CRIMEN Y CASTIGO[1]
Cuando alguien sugiere que está por escribir la intrahistoria de la industria editorial contemporánea es casi un chiste contestar que ya está escrita: se titula Crimen y castigo. El vergonzoso episodio que, supuestamente horrorizados, contemplamos ahora, protagonizado por una de las presentadoras más cursis y refitoleras de la televisión, daría para varios capítulos. Digo «supuestamente», porque todos se escandalizan mucho pero la existencia de esa abominable práctica editorial es un secreto a voces. No me refiero a contratar a escritores para redactar memorias o biografías de personajes más o menos célebres de nuestro tiempo que, o no saben o no quieren escribirlas ellos mismos. Ésta es una práctica habitual, importada de los países anglosajones, que no conculca los derechos de ninguna de las partes contratantes y que se hace a nombre descubierto, con la anuencia de todos. No, a lo que me refiero es a los asuntos sórdidos relacionados con la explotación del talento y del trabajo ajenos, práctica tan antigua que si se conociera documentalmente (y a veces se conocen) a los protagonistas, habría que reescribir algunos capítulos de la historia de la literatura universal.
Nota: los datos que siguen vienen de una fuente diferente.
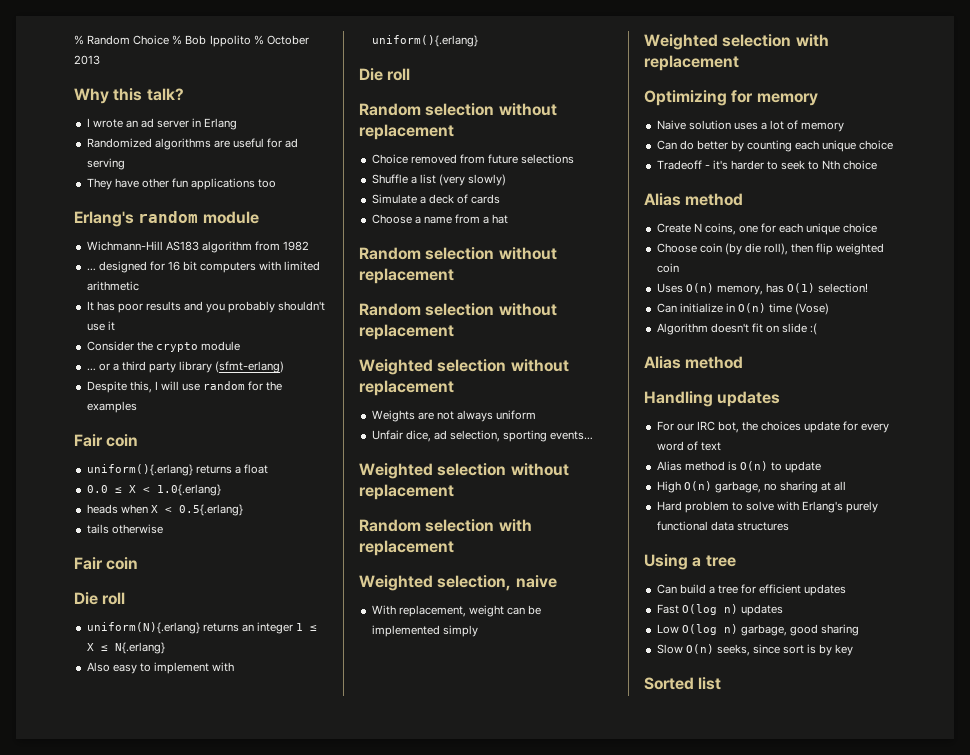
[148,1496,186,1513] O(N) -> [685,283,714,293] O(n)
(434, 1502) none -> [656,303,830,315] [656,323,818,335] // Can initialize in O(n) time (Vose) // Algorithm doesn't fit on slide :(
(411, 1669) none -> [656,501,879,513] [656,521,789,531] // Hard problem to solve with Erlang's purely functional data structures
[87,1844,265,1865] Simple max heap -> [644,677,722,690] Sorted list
Por ejemplo, todos sabemos que Gregorio Martínez Sierra, dramaturgo y traductor de fama durante las primeras décadas de este siglo, no fue el verdadero autor de las obras que firmaba. La autora era su mujer, María de la O Lejárraga, que aunque ahora está muy reivindicada por las feministas, no por ello he visto que se hayan ocupado de que se enmendara el error en ningún repertorio bibliográfico. En Francia pasó algo igual con Colette y su marido Willy, un sinvergüenza que utilizó un sinfín de negros. Pero Colette era mucha mujer y consiguió que se reeditarán los libros que él le fagocitó, esta vez firmados por ella. Y así podríamos seguir enumerando leyendas y ejemplos, como la del taller de Alejandro Dumas que actuaba en plan maestro del Renacimiento, dando el toque final que convertía la fatigosa labor de sus asalariados en fructífera obra de arte. La diferencia con la época actual está en la inferior categoría de los esclavistas y la superior calificación contractual de los negros.
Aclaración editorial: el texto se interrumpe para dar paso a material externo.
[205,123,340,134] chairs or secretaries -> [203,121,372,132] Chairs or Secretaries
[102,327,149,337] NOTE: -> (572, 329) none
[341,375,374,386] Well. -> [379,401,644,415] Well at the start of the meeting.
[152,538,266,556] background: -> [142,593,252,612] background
La situación ahora empieza a ser preocupante con tanto escritor en potencia buscando un hueco en alguna parte. De poco sirve que se les advierta que ese mundo en el que pretenden anidar es un lugar peligroso e inestable, un mundo en el que antes de ser hay que estar y después permanecer. Desde luego hay diferentes formas de conseguirlo, aparte de metiéndote a presentador de televisor o a cómico de la legua: primero hay que escribir, después publicar y por último, estar atento a miles de cosas que pueden resultar fastidiosas pero que son indispensables como hacer la ronda de las editoriales, visitar las redacciones de los periódicos, presentar libros a los amigos, y acudir a unos cuantos y estratégicos actos culturales. Todo, menos presentarte por tu cuenta y riesgo a un premio literario. Pero la culpa no la tienen ellos, la culpa la tienen las editoriales que convocan los premios bajo unas condiciones tan ambiguas que es normal que levanten falsas esperanzas en los escritores más ingenuos. La trampa, no se les habrá escapado, está en el término «escritores», a secas, cuando deberían añadir «consagrados» o «famosos» o mejor aún «cuyo último libro haya alcanzado un venta mínima de tantos miles de ejemplares». Porque es un secreto a voces que algunos afamados premios no son sino encargos –y bien quisiera yo que me lo encargaran algún día– pensado para escritores (buenos o malos), con los que la editorial está segura de no patinar a la hora de amortizar el cuantioso desembolso. Y si aún así, a veces patina, ¡cómo van a arriesgarse a promocionar a alguien que no ha publicado nada en toda su vida y cuya trayectoria posterior no está garantizada! Hay que haber demostrado muchas cosas para merecer un premio, y todavía más para merecer a un negro sabrosón. ¡Cuántos escritores, muy rodados si publicaran con su propio nombre no venderían ni un solo ejemplar! Pero merced a un pacto, que no por legal es menos diabólico, lo pasan a la firma del genio durmiente y el aborregado público agota todas la ediciones que tengan a bien presentar. El mundo es «ansí», y lo peor es que lo hemos hecho todos nosotros sin excepción: escritores, editores, críticos y lectores. Un mundo inhabitable.